Ideally there would be some way to ensure that a failed syscall either returns an error code, or if that's not possible, crashes my process; either of those would halt the generation of heartbeat packets and allow a failover to proceed. Is there any way to do that, or does an unreliable kernel doom my user process to unreliability as well?


Solution

  • My second suggestion is to use ptrace to find the current instruction pointer. You can have a parent thread that ptraces your process and interrupts it every second to check the current RIP value. This is somewhat complex, so I've written a demonstration program: (x86_64 only, but that should be fixable by changing the register names.)

    #define _GNU_SOURCE
    #include <unistd.h>
    #include <sched.h>
    #include <stdlib.h>
    #include <stdio.h>
    #include <sys/syscall.h>
    #include <sys/ptrace.h>
    #include <sys/wait.h>
    #include <sys/types.h>
    #include <linux/ptrace.h>
    #include <sys/user.h>
    #include <time.h>
    
    // this number is arbitrary - find a better one.
    #define STACK_SIZE (1024 * 1024)
    
    int main_thread(void *ptr) {
        // "main" thread is now running under the monitor
        printf("Hello from main!");
        while (1) {
            int c = getchar();
            if (c == EOF) { break; }
            nanosleep(&(struct timespec) {0, 200 * 1000 * 1000}, NULL);
            putchar(c);
        }
        return 0;
    }
    
    int main(int argc, char *argv[]) {
        void *vstack = malloc(STACK_SIZE);
        pid_t v;
        if (clone(main_thread, vstack + STACK_SIZE, CLONE_PARENT_SETTID | CLONE_FILES | CLONE_FS | CLONE_IO, NULL, &v) == -1) { // you'll want to check these flags
            perror("failed to spawn child task");
            return 3;
        }
        printf("Target: %d; %d\n", v, getpid());
        long ptv = ptrace(PTRACE_SEIZE, v, NULL, NULL);
        if (ptv == -1) {
            perror("failed monitor sieze");
            exit(1);
        }
        struct user_regs_struct regs;
        fprintf(stderr, "beginning monitor...\n");
        while (1) {
            sleep(1);
            long ptv = ptrace(PTRACE_INTERRUPT, v, NULL, NULL);
            if (ptv == -1) {
                perror("failed to interrupt main thread");
                break;
            }
            int status;
            if (waitpid(v, &status, __WCLONE) == -1) {
                perror("target wait failed");
                break;
            }
            if (!WIFSTOPPED(status)) { // this section is messy. do it better.
                fputs("target wait went wrong", stderr);
                break;
            }
            if ((status >> 8) != (SIGTRAP | PTRACE_EVENT_STOP << 8)) {
                fputs("target wait went wrong (2)", stderr);
                break;
            }
            ptv = ptrace(PTRACE_GETREGS, v, NULL, &regs);
            if (ptv == -1) {
                perror("failed to peek at registers of thread");
                break;
            }
            fprintf(stderr, "%d -> RIP %x RSP %x\n", time(NULL), regs.rip, regs.rsp);
            ptv = ptrace(PTRACE_CONT, v, NULL, NULL);
            if (ptv == -1) {
                perror("failed to resume main thread");
                break;
            }
        }
        return 2;
    }
    

    Note that this is not production-quality code. You'll need to do a bunch of fixing things up.
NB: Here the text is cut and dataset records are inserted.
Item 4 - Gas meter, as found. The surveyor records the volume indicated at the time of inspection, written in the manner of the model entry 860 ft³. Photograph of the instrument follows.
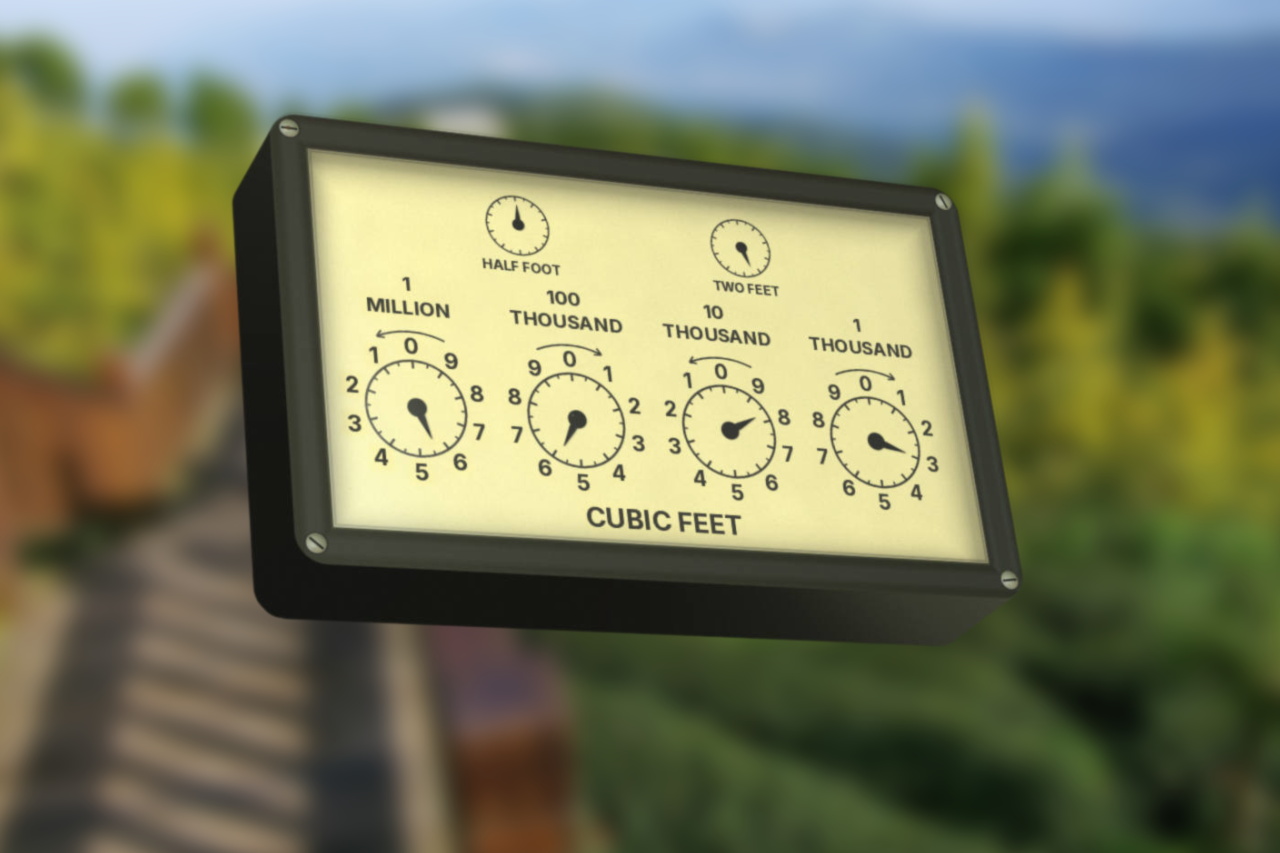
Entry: 558300 ft³
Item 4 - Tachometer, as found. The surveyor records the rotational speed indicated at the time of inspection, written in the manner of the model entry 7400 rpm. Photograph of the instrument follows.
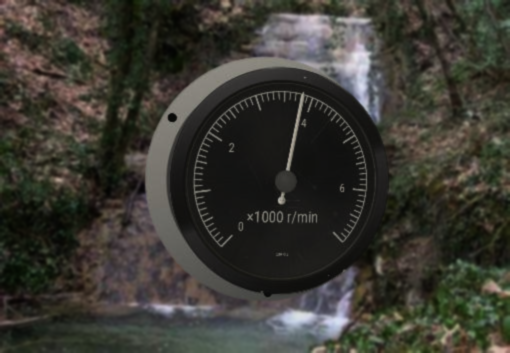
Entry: 3800 rpm
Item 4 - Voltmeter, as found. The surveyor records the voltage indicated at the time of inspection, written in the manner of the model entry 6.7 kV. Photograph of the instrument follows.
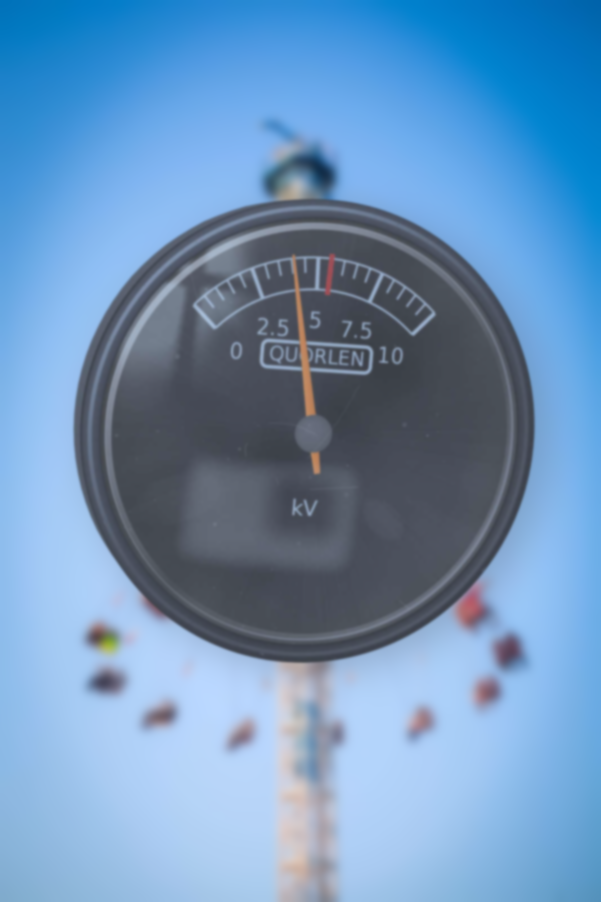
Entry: 4 kV
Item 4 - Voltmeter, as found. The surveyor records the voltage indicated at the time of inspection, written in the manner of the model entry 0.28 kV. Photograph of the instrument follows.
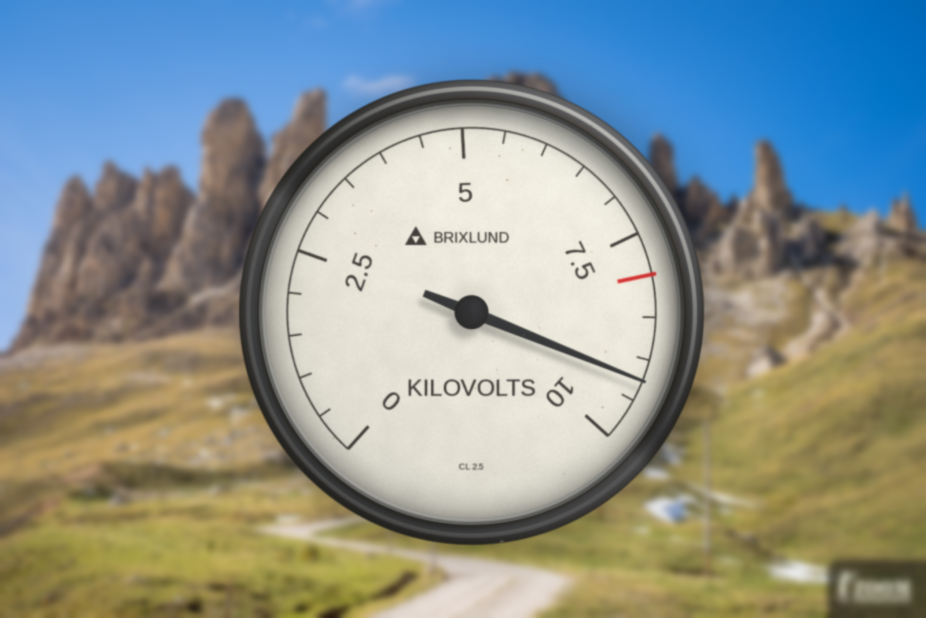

    Based on this, you should be able to figure out whether or not the program counter is advancing, and could combine this with other pieces of information (such as /proc/PID/status) to find if it's busy in a system call. You might also be able to extend the usage of ptrace to check what system calls are being used, so that you can check if it's a reasonable one to be waiting on.

    This is a hacky solution, but I don't think that you'll find a non-hacky solution for this problem. Despite the hackiness, I don't think (this is untested) that it would be particularly slow; my implementation pauses the monitored thread once per second for a very short amount of time - which I would guess would be in the 100s of microseconds range. That's around 0.01% efficiency loss, theoretically.